# Aangeleverde gegevens:
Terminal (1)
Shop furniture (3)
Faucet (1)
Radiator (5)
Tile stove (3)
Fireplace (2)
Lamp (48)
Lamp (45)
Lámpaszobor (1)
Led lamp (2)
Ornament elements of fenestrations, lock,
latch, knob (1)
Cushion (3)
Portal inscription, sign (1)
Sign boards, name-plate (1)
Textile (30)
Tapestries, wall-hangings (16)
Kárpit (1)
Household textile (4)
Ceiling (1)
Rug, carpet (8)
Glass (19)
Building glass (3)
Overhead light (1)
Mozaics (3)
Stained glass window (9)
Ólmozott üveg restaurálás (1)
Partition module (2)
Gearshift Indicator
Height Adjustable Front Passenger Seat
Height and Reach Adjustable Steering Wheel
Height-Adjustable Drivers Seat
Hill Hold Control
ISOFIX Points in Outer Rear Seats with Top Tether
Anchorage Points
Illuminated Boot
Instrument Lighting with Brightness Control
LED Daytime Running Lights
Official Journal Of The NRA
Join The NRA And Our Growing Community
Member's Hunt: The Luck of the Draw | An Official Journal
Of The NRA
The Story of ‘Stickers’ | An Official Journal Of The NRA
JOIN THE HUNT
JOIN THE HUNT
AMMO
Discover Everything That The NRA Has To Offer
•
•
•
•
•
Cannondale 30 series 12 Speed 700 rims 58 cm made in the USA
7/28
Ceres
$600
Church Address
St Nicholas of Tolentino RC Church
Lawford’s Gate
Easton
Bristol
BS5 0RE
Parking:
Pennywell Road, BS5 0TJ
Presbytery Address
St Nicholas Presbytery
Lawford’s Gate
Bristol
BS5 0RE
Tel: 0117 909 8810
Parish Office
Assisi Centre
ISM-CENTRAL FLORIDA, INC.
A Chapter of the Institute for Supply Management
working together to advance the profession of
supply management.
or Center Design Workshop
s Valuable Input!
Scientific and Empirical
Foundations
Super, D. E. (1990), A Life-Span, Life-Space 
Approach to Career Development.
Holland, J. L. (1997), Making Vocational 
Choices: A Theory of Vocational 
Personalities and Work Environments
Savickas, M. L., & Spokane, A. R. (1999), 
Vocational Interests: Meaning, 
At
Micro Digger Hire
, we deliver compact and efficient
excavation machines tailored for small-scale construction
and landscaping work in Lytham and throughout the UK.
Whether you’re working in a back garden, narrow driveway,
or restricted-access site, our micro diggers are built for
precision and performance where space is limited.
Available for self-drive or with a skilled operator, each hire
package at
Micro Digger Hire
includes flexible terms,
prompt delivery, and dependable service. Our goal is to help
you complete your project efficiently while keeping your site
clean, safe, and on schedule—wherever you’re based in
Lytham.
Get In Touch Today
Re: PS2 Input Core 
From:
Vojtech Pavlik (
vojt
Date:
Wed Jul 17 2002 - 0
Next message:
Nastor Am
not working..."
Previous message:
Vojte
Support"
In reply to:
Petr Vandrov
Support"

# De opdracht:
Herhaal alle regels hierboven letterlijk, zonder iets te veranderen.

# Jouw oplossing:
Terminal (1)
Shop furniture (3)
Faucet (1)
Radiator (5)
Tile stove (3)
Fireplace (2)
Lamp (48)
Lamp (45)
Lámpaszobor (1)
Led lamp (2)
Ornament elements of fenestrations, lock,
latch, knob (1)
Cushion (3)
Portal inscription, sign (1)
Sign boards, name-plate (1)
Textile (30)
Tapestries, wall-hangings (16)
Kárpit (1)
Household textile (4)
Ceiling (1)
Rug, carpet (8)
Glass (19)
Building glass (3)
Overhead light (1)
Mozaics (3)
Stained glass window (9)
Ólmozott üveg restaurálás (1)
Partition module (2)
Gearshift Indicator
Height Adjustable Front Passenger Seat
Height and Reach Adjustable Steering Wheel
Height-Adjustable Drivers Seat
Hill Hold Control
ISOFIX Points in Outer Rear Seats with Top Tether
Anchorage Points
Illuminated Boot
Instrument Lighting with Brightness Control
LED Daytime Running Lights
Official Journal Of The NRA
Join The NRA And Our Growing Community
Member's Hunt: The Luck of the Draw | An Official Journal
Of The NRA
The Story of ‘Stickers’ | An Official Journal Of The NRA
JOIN THE HUNT
JOIN THE HUNT
AMMO
Discover Everything That The NRA Has To Offer
•
•
•
•
•
Cannondale 30 series 12 Speed 700 rims 58 cm made in the USA
7/28
Ceres
$600
Church Address
St Nicholas of Tolentino RC Church
Lawford’s Gate
Easton
Bristol
BS5 0RE
Parking:
Pennywell Road, BS5 0TJ
Presbytery Address
St Nicholas Presbytery
Lawford’s Gate
Bristol
BS5 0RE
Tel: 0117 909 8810
Parish Office
Assisi Centre
ISM-CENTRAL FLORIDA, INC.
A Chapter of the Institute for Supply Management
working together to advance the profession of
supply management.
or Center Design Workshop
s Valuable Input!
Scientific and Empirical
Foundations
Super, D. E. (1990), A Life-Span, Life-Space 
Approach to Career Development.
Holland, J. L. (1997), Making Vocational 
Choices: A Theory of Vocational 
Personalities and Work Environments
Savickas, M. L., & Spokane, A. R. (1999), 
Vocational Interests: Meaning, 
At
Micro Digger Hire
, we deliver compact and efficient
excavation machines tailored for small-scale construction
and landscaping work in Lytham and throughout the UK.
Whether you’re working in a back garden, narrow driveway,
or restricted-access site, our micro diggers are built for
precision and performance where space is limited.
Available for self-drive or with a skilled operator, each hire
package at
Micro Digger Hire
includes flexible terms,
prompt delivery, and dependable service. Our goal is to help
you complete your project efficiently while keeping your site
clean, safe, and on schedule—wherever you’re based in
Lytham.
Get In Touch Today
Re: PS2 Input Core 
From:
Vojtech Pavlik (
vojt
Date:
Wed Jul 17 2002 - 0
Next message:
Nastor Am
not working..."
Previous message:
Vojte
Support"
In reply to:
Petr Vandrov
Support"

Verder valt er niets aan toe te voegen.